Una regola pratica: guardare quanto è difficile tornare indietro
Per chi utilizza questi strumenti può essere utile una regola molto semplice: più un’action è costosa, coinvolge altre persone o è difficile da annullare, maggiore dovrebbe essere il controllo umano.
- Leggere il calendario e suggerire quando fissare il dentista: pochissima supervisione.
- Spostare l’appuntamento: almeno una notifica.
- Inviare un’email importante: una conferma esplicita.
- Comprare un volo da 1.500 euro: controllo di destinazione, data e prezzo prima del pagamento.
Non è necessario che il livello di fiducia rimanga immutabile. Potremmo iniziare concedendo a un agente pochi privilegi e aumentarli gradualmente quando ne comprendiamo meglio il comportamento. Al contrario, dovremmo poterli ridurre immediatamente quando qualcosa non funziona come previsto. La fiducia, in altre parole, dovrebbe diventare granulare, verificabile e reversibile.
E chi risponde quando l’AI agisce?
C’è infine una questione che diventerà sempre più difficile ignorare: se un agente compra il prodotto sbagliato, manda un messaggio inappropriato o assume un impegno che non volevamo prendere, chi ne risponde?
La risposta dipende dal contesto, dal servizio utilizzato e dalle norme applicabili; non esiste oggi una semplice regola universale secondo cui “risponde l’AI”. Nell’Unione Europea, per esempio, gli agenti AI non costituiscono una categoria giuridica autonoma nell’AI Act: possono invece rientrare nelle regole applicabili ai sistemi AI e ai modelli general-purpose a seconda di come sono progettati e utilizzati.
È un argomento abbastanza grande da meritare un approfondimento separato. Ma introduce un principio importante anche per il consumatore: quando deleghiamo un’azione non stiamo necessariamente delegando anche le sue conseguenze. Ed è un’altra ragione per cui i permessi non possono essere trattati come una semplice schermata da accettare una volta e dimenticare.
La sfida non sarà creare l’agente più potente, ma quello di cui ci fidiamo
Gli agenti AI potrebbero eliminare una quantità notevole di piccoli compiti che oggi occupano le nostre giornate: organizzare appuntamenti, confrontare preventivi, gestire prenotazioni, recuperare documenti, controllare scadenze, seguire ordini o coordinare un viaggio.
Il beneficio aumenta proprio quando smettiamo di supervisionare ogni singolo passaggio. Ed è qui che comodità e controllo cominciano inevitabilmente a tirare in direzioni opposte.
Il caso Instinct rende questo compromesso particolarmente visibile, ma la questione va molto oltre un singolo prodotto. Stiamo passando da software che utilizziamo direttamente a sistemi ai quali affidiamo obiettivi e strumenti perché lavorino per noi.

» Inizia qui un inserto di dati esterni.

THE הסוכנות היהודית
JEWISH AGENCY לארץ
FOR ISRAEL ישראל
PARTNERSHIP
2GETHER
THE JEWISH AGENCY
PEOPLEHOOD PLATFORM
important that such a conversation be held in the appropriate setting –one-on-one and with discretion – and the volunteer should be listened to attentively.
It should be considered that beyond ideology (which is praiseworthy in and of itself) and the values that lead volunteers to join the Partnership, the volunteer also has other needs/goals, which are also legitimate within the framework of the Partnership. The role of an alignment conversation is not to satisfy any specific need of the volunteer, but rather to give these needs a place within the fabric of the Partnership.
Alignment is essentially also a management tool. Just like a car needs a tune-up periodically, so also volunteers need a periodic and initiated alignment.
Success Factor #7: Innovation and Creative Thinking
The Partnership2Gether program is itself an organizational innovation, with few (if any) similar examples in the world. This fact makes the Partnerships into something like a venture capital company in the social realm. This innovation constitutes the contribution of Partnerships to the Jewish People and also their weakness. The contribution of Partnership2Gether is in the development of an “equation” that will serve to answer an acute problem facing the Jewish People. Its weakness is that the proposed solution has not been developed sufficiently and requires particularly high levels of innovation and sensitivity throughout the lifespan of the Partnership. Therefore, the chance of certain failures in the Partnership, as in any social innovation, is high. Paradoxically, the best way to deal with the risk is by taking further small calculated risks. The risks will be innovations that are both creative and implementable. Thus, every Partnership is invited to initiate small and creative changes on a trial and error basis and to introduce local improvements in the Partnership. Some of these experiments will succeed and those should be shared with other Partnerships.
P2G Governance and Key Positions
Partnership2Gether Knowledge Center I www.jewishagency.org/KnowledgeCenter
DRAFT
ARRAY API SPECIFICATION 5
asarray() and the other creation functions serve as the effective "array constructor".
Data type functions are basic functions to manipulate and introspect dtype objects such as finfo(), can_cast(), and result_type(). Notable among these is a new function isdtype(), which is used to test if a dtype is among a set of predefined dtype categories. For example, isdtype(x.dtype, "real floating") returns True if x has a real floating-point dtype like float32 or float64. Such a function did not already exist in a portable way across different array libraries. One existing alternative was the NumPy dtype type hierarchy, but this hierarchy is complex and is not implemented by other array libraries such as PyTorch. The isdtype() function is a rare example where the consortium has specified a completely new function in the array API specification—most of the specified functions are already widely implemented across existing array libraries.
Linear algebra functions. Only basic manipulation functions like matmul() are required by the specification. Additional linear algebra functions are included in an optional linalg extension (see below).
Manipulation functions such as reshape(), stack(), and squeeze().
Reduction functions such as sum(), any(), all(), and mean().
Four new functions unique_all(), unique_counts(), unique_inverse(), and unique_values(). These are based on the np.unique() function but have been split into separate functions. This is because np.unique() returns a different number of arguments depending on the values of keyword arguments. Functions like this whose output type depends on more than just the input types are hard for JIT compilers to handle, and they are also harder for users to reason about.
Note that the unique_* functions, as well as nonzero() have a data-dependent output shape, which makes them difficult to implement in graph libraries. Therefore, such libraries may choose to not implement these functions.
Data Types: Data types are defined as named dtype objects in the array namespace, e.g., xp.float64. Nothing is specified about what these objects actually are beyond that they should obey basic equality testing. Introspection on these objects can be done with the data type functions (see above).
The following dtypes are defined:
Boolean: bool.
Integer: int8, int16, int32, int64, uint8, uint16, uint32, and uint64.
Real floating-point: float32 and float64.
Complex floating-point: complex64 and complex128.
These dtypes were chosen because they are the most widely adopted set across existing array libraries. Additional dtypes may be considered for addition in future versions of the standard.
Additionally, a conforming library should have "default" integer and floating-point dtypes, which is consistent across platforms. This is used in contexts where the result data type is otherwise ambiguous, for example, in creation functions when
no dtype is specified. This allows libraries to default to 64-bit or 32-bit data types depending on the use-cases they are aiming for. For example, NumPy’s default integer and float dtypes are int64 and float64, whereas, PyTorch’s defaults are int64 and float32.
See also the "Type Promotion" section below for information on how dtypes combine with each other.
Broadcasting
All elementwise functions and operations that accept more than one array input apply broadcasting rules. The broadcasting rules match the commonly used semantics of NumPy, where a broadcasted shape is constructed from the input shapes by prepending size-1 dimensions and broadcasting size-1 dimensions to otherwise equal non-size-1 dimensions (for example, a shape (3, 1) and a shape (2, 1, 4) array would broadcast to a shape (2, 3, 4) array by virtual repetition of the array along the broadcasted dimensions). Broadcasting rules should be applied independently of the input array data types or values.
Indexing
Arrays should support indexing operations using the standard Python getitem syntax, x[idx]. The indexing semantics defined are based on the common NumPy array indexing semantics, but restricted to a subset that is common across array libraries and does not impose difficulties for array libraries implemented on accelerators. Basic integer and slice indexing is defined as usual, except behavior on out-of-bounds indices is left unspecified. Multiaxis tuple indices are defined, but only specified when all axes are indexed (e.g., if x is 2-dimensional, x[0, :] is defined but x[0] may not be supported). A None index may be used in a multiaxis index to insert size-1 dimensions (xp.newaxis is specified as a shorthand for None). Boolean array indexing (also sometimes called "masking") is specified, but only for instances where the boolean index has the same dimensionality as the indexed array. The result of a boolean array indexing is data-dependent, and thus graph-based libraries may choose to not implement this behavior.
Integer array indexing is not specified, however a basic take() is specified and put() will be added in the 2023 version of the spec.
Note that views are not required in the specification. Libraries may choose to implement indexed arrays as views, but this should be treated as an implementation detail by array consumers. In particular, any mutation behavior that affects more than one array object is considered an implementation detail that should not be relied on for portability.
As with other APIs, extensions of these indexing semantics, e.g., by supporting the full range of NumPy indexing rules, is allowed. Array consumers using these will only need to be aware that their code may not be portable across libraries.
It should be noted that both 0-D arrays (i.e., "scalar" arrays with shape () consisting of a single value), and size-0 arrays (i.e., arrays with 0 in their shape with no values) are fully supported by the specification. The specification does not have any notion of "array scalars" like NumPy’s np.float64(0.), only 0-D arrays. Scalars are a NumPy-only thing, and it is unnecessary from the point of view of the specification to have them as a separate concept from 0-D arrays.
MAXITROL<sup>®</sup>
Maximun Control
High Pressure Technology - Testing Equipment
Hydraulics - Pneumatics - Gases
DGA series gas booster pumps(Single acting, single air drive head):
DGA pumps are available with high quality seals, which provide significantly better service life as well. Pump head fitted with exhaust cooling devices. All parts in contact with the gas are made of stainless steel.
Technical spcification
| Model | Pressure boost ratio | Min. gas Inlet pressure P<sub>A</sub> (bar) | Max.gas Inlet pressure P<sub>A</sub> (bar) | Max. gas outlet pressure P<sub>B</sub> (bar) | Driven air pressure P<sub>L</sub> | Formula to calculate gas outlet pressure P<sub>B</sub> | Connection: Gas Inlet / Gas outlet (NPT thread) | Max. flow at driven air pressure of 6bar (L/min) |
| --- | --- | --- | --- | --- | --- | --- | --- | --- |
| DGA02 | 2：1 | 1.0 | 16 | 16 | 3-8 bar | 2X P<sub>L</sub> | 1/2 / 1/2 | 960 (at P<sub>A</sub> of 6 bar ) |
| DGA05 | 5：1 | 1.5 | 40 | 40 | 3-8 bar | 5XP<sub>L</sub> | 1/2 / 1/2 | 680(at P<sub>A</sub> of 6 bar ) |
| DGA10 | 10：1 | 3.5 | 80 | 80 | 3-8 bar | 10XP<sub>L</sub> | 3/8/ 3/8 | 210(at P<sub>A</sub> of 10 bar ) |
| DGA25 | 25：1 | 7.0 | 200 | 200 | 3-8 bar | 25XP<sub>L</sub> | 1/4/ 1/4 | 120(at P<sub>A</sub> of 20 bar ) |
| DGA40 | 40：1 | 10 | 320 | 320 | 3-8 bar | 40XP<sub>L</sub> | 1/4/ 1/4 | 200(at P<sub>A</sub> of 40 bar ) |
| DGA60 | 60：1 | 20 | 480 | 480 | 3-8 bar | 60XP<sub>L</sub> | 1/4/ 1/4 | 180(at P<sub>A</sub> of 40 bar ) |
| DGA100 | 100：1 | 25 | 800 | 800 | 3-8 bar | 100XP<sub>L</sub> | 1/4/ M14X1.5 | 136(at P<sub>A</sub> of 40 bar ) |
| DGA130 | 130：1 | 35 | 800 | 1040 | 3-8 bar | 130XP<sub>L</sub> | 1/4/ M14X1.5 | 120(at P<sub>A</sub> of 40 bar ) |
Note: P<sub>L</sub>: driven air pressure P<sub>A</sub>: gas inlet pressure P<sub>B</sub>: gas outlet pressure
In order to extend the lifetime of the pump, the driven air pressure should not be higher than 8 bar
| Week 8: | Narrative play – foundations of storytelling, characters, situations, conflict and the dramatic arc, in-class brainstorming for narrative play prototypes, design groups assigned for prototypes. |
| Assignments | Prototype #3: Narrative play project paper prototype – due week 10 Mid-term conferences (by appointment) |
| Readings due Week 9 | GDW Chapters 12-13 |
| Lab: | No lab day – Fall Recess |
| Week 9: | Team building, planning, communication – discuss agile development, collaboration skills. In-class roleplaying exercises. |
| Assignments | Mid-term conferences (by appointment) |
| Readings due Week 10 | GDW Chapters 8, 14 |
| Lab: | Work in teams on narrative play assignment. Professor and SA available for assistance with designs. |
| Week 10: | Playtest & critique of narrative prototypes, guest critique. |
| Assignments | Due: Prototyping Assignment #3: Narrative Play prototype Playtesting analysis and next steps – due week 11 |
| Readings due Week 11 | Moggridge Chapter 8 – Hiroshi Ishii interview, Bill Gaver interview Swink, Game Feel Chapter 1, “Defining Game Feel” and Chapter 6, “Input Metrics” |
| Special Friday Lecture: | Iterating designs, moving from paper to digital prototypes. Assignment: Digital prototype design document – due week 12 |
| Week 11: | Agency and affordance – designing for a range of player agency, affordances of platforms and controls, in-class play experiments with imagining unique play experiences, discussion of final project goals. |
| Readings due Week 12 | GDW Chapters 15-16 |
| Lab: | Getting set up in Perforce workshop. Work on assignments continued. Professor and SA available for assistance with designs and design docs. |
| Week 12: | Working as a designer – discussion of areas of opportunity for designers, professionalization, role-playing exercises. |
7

Probabilmente non dovremo scegliere tra un assistente quasi inutile perché non può accedere a nulla e un agente onnipotente con le chiavi di tutta la nostra vita digitale. La soluzione più sensata potrebbe essere molto meno spettacolare: concedere soltanto il potere necessario, per il tempo necessario e con un livello di supervisione proporzionato alle conseguenze.
Finora abbiamo giudicato l’intelligenza artificiale soprattutto chiedendoci quanto bene sapesse rispondere.
Con gli agenti dovremo imparare a giudicarla anche da quanto siamo tranquilli quando smettiamo di guardarla.